The Network of People Living with HIV/AIDS in Nigeria, Bauchi State chapter, on Tuesday sought the state government’s intervention in the treatment of members to curtail health complications among them.
Coordinator of the network, Mr Abdullahi Ibrahim said this in Bauchi that the N3,000 cost of the biannual haematology screening had scared members away from attending clinics.
He added that members could no longer access free supplements and anti- malarial drugs in dedicated facilities since 2014.
“The cost of treatment is a burden to our members as only the antiretroviral drugs and sometimes Septrin, an anti-malarial, are provided to patients free by development partners.
“Our members visit primary healthcare centres for drugs only since the haematology screening is conducted only at the Abubakar Tafawa Balewa University Teaching Hospital (ATBUTH).
“The idea is that, if a house head has dependants that are all positive for the virus, he cannot afford to pay the bills.
“This will make the family members’ health to deteriorate.
“People with HIV are to go through haematology screening after every six months and the charge at ATBUTH is N3,000.
“We are grateful to the present Chief Medical Director at ATBUTH who slashed the amount by 50 per cent to support us.
“If a client does not take the test, he or she will not know his or her condition,’’ Ibrahim said.
The coordinator acknowledged that the state government was committed to the fight against the spread of the disease.

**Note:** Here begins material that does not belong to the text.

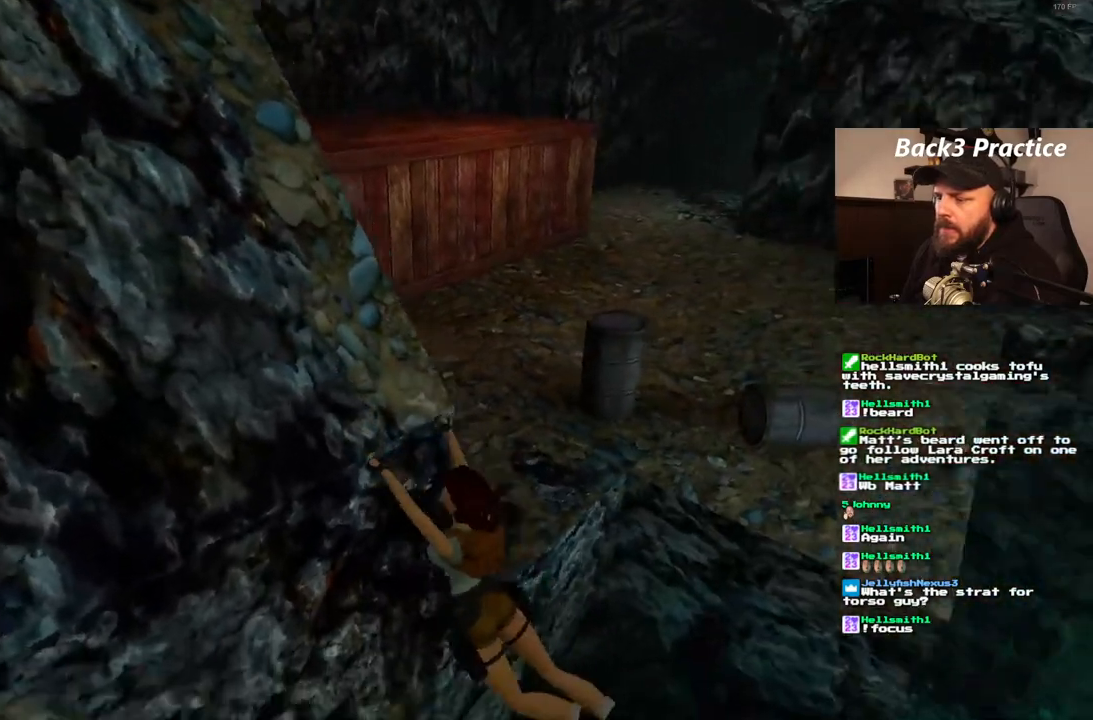
{"dt_ms": 500, "buttons": ["CROSS", "DPAD_LEFT"], "left_stick": "center", "right_stick": "center", "events": [[233, "DPAD_LEFT", "down"]]}
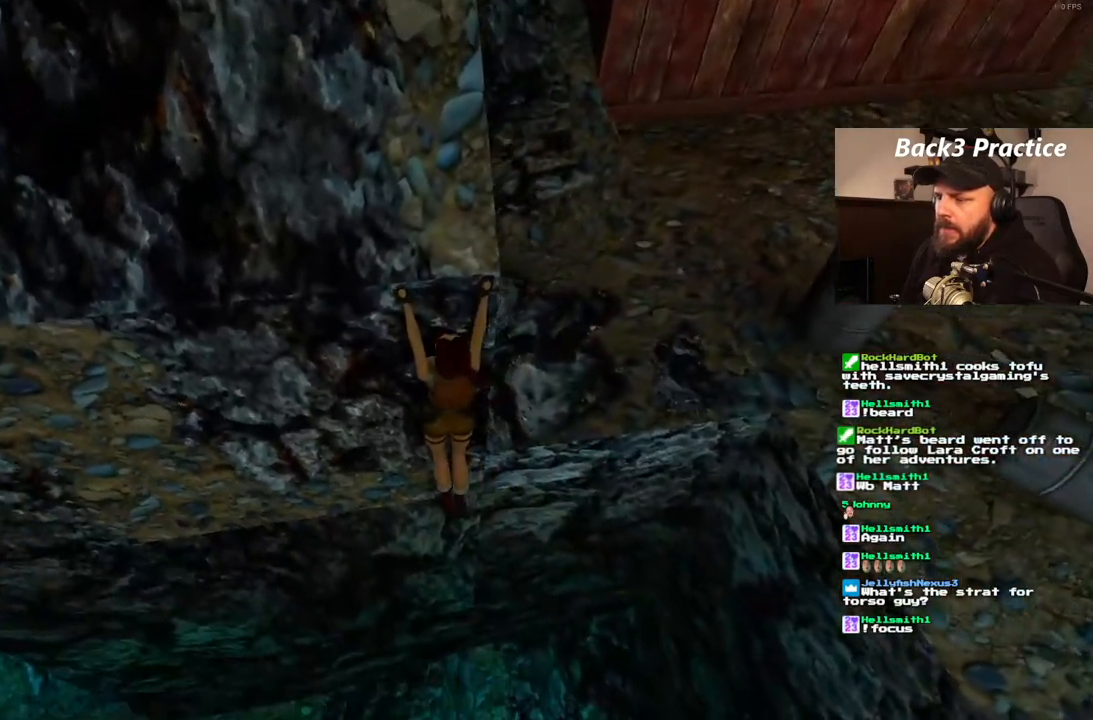
{"dt_ms": 500, "buttons": ["CROSS", "DPAD_LEFT"], "left_stick": "center", "right_stick": "center", "events": []}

Ibrahim also lamented the dearth of public enlightenment information about the virus in local communities and in media outlets.
He said that signposts and other visual materials were no longer available to create awareness about HIV.
The coordinator urged health workers to do more on information around mother-to-child transmission of the virus.
He said that health workers should be abreast with current information to ensure that babies were born free of the virus.
“Childbirth is another channel for transmitting the virus, the information is there in the dedicated facilities.
“We expect that quality and genuine information should come from health workers to stem new infections,’’ he said.